Wat je vooral niet moet doen, is een IQ verzinnen of je slimmer proberen voor te doen dan je bent, want een beetje intellectueel weet toch wel ongeveer het niveau van iemand anders in te schatten, zeker als hij of zij diegene enigszins kent. En wat als je gevraagd wordt het bewijs op papier te tonen?

Nee. Je IQ, dat is je grote geheim. Dat hou je letterlijk en figuurlijk onder de pet. Hoe kan een schranderik dan toch laten blijken dat hij of zij een IQ-streepje voor heeft op de rest? Door er met omweggetjes aan te refereren, bijvoorbeeld door op te scheppen over opleidingsniveau of maatschappelijke prestaties. Moeilijke woorden bezigen is ook een geliefde methode.

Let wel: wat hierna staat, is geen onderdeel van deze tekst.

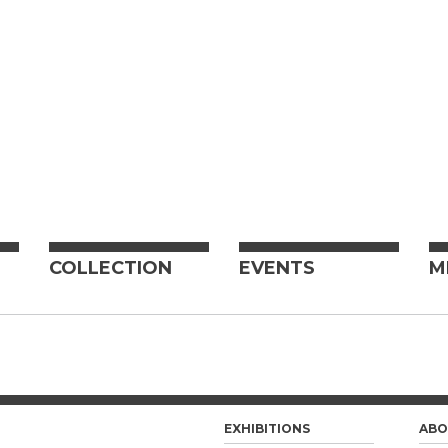
COLLECTION
EVENTS
M
EXHIBITIONS
ABO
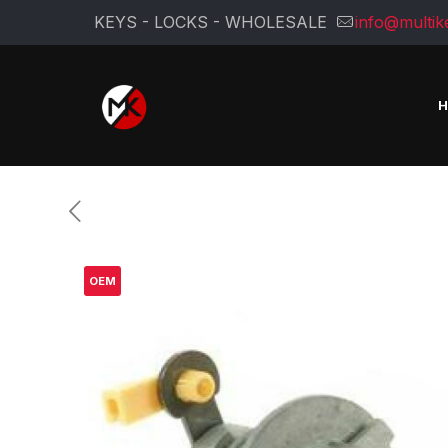
KEYS - LOCKS - WHOLESALE
info@multik
OEM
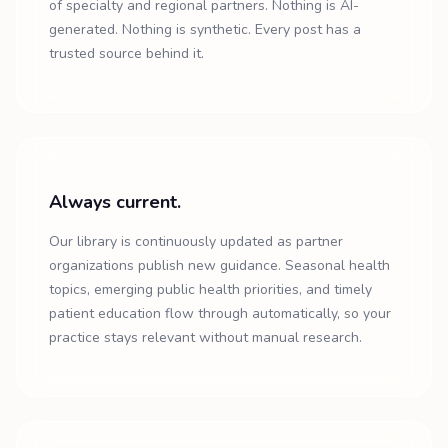
of specialty and regional partners. Nothing is AI-
generated. Nothing is synthetic. Every post has a
trusted source behind it.
Always current.
Our library is continuously updated as partner
organizations publish new guidance. Seasonal health
topics, emerging public health priorities, and timely
patient education flow through automatically, so your
practice stays relevant without manual research.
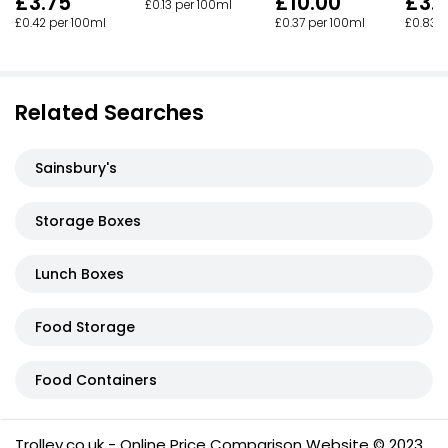
£3.75
£10.00
£3.
£0.13 per 100ml
£0.42 per 100ml
£0.37 per 100ml
£0.83 p
Related Searches
Sainsbury's
Storage Boxes
Lunch Boxes
Food Storage
Food Containers
Trolley.co.uk - Online Price Comparison Website © 2023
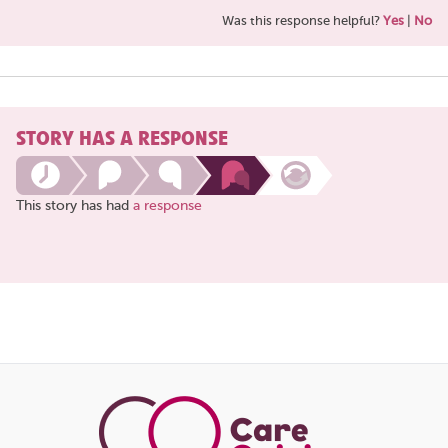
Was this response helpful?
Yes
|
No
STORY HAS A RESPONSE
This story has had
a response
Share
this
page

Maar jammer genoeg kunnen hier heel andere factoren een grotere rol hebben gespeeld, zoals doorzettingsvermogen, commercieel talent, vriendjespolitiek, brutaliteit en geluk. Je opleidingsniveau kun je – ook al ben je niet zo slim – stukje bij beetje opkrikken, gewoon door flink en langdurig door te blokken.

Maar je IQ opvijzelen? Met geen pil ter wereld. Dat zit vastgebakken in je hersenen. Het maakt deel uit van je gestel, net zoals je persoonlijkheid, je schoenmaat of de kleur van je ogen.

Wat mijn IQ is? U hebt dit stukje toch wel goed gelezen?